*Passage to read*
::::::::::
Unprofessional behaviour

Medical students are not registered with the GMC until qualification, but as a medical student you must be aware that you have responsibilities above those of other students because you are training to be a doctor and you will frequently come into contact with patients.

Behaviour or attitudes which are deemed by the School to be below a professional standard may prevent you from continuing your studies. We cannot give a full range of unacceptable behaviour but some of the more common examples include:

Cheating (a cheat may falsify research findings thereby endangering patients). Plagiarism and cheating in examinations are forms of dishonesty and if committed in University examinations are covered by University regulations. A medical student whose submitted work is found to have been plagiarised or who has cheated in medical school examinations, will be considered to have acted unprofessionally.

Racism (you must treat all patients equally irrespective of race, religion, gender or political view)

Theft (thieving suggests that the individual may take advantage of vulnerable patients)
::::::::::
*Supplied material*
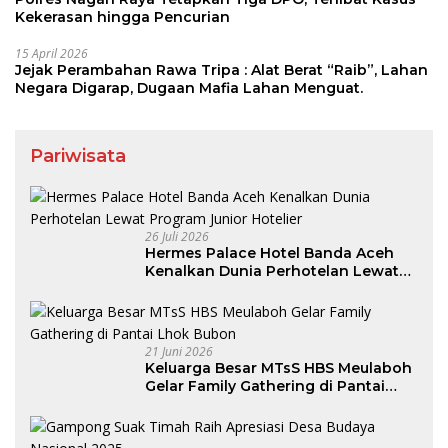
Kekerasan hingga Pencurian
15 April 2026
Jejak Perambahan Rawa Tripa : Alat Berat “Raib”, Lahan
Negara Digarap, Dugaan Mafia Lahan Menguat.
Pariwisata
26 Juli 2026
Hermes Palace Hotel Banda Aceh
Kenalkan Dunia Perhotelan Lewat
Program Junior Hotelier
21 Juni 2026
Keluarga Besar MTsS HBS Meulaboh
Gelar Family Gathering di Pantai
Lhok Bubon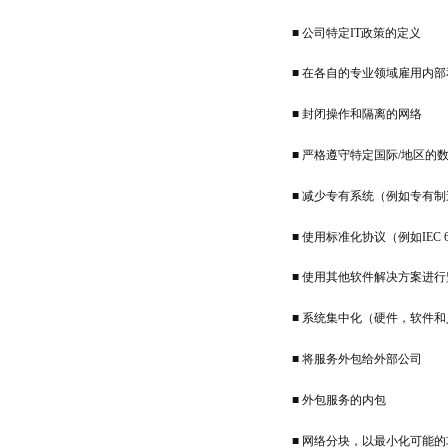
■ 公司特定IT政策的定义
■ 在各自的专业领域雇用内部
■ 封闭操作和隔离的网络
■ 严格遵守特定国际/地区的
■ 减少专有系统（例如专有
■ 使用标准化协议（例如IEC 61850
■ 使用其他软件解决方案进行
■ 系统集中化（硬件，软件
■ 将服务外包给外部公司
■ 外包服务的内包
■ 网络分块，以最小化可能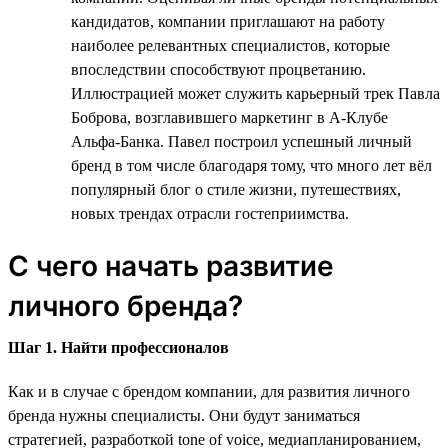
кандидатов, компании приглашают на работу
наиболее релевантных специалистов, которые
впоследствии способствуют процветанию.
Иллюстрацией может служить карьерный трек Павла
Боброва, возглавившего маркетинг в А-Клубе
Альфа-Банка. Павел построил успешный личный
бренд в том числе благодаря тому, что много лет вёл
популярный блог о стиле жизни, путешествиях,
новых трендах отрасли гостеприимства.
С чего начать развитие
личного бренда?
Шаг 1. Найти профессионалов
Как и в случае с брендом компании, для развития личного
бренда нужны специалисты. Они будут заниматься
стратегией, разработкой tone of voice, медиапланированием,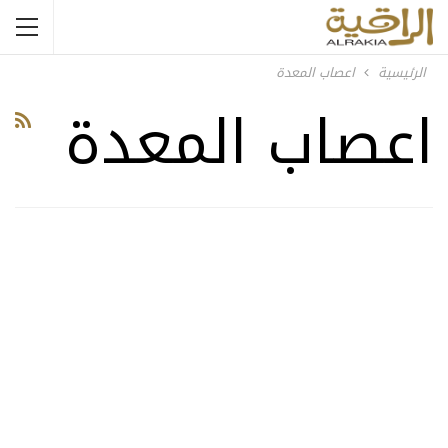
الرئيسية
اعصاب المعدة
اعصاب المعدة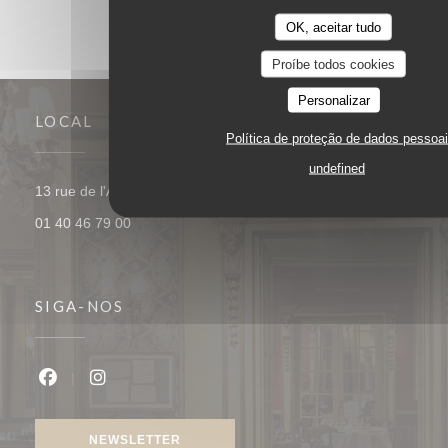
OK, aceitar tudo
Proíbe todos cookies
Personalizar
LOCAL
Política de proteção de dados pessoa
undefined
((abre numa nova jane
13 rue de l'Ancienne Comédie 75006 Paris
01 40 46 79 00
SIGA-NOS
Facebook ((abre numa nova janela))
Instagram ((abre numa nova janela))
NEWSLETTER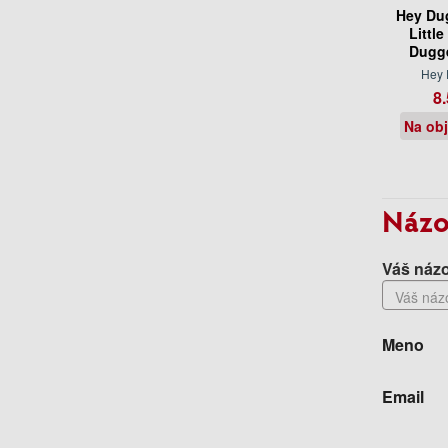
Hey Du
Littl
Dugg
Hey
8.
Na ob
Názo
Váš názo
Meno
Email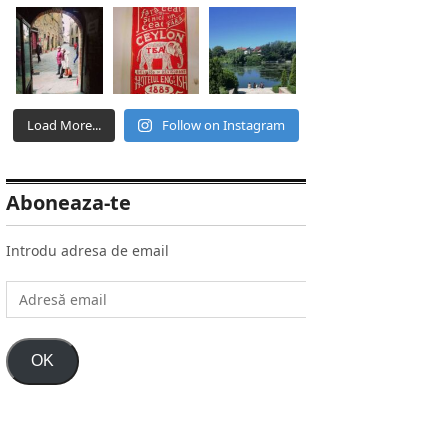
Load More...
Follow on Instagram
Aboneaza-te
Introdu adresa de email
Adresă
email
OK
::::::::::
*Required tasks*
1 – In the text on unprofessional behaviour, when do medical students become registered with the GMC?
2 – Reproduce the part of the text on unprofessional behaviour from "Behaviour or attitudes" to "have acted unprofessionally.".

*Answers given*
1 – Not until qualification.

2 –
Behaviour or attitudes which are deemed by the School to be below a professional standard may prevent you from continuing your studies. We cannot give a full range of unacceptable behaviour but some of the more common examples include:

Cheating (a cheat may falsify research findings thereby endangering patients). Plagiarism and cheating in examinations are forms of dishonesty and if committed in University examinations are covered by University regulations. A medical student whose submitted work is found to have been plagiarised or who has cheated in medical school examinations, will be considered to have acted unprofessionally.